I'm trying to understand where the combinations (the coeffecients of the $Si$'s) of this example come from.
From my understanding, the first example denotes the generalized inclusion exclusion using $3$ sets ($t=3$ denotes this) and $E_1$ is the number of sets such that exactly one of the three conditions $c_1,c_2,c_3$ are met. Similarly, $S_i$ denotes the number of elements such that $i$ conditions are met.
Here is another example for $t=4$.
The cleanest derivation I've seen is in Wilf's generatingfunctionology (third edition 2004, A. K. Peters).
Define objects having properties, a set is identified with a property (i.e., if $x \in A$, we say $x$ has property $A$). Call $N(\supseteq S)$ the number of objects having the properties in $S$ (and possibly others). It is easy to compute the values:
$\begin{align} N_r = \sum_{\lvert S \rvert = r} N(\supseteq S) \end{align}$
i.e., add up all the $N(\supseteq S)$ for $r$ properties.

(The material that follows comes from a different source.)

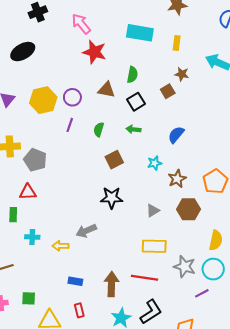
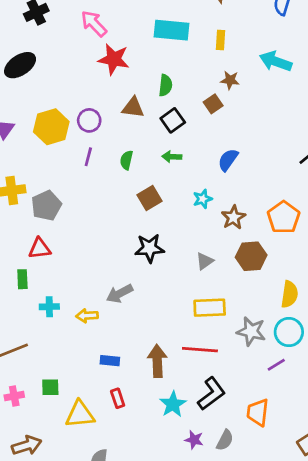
gray pentagon: (35, 160) -> (46, 206), turned 30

Call $e_t$ the number of objects with exactly $t$ properties, typically we set up things so we are interested in $e_0$, number of objects without any properties.
We want to relate $N_r$ with the $e_t$. An object with exactly $t$ properties will be counted $\binom{t}{r}$ times when counting $N_r$, so:
$\begin{align} N_r = \sum_{t} \binom{t}{r} e_t \end{align}$
Define generating functions:
$\begin{align} N(z) &= \sum_r N_r z^r \\ E(z) &= \sum_t e_t z^t \end{align}$
From the above:
$\begin{align} N(z) &= \sum_{r} N_r z^r \\ &= \sum_r \sum_t \binom{t}{r} e_t z^t \\ &= \sum_t e_t \sum_r \binom{t}{r} z^t \\ &= \sum_t e_t (1 + z)^t \\ &= E(z + 1) \end{align}$
From here you get the magic formula:
$$E(z) = N(z - 1)$$
In particular, you have:
$\begin{align} e_0 &= E(0) \\ &= N(-1) \\ &= \sum_r (-1)^r N_r \\ e_t &= [z^t] E(z) \\ &= [z^t] N(z - 1) \\ &= \sum_r N_r [z^t] (z - 1)^r \\ &= \sum_r (-1)^{r - t} \binom{r}{t} N_r \end{align}$
Your binomial coefficients materialized.
The advantage is that it is often easy to work with $N(z)$ directly, and get $e_0$. The formula for $e_t$ is messy, but very easy to derive by this route on the fly if needed.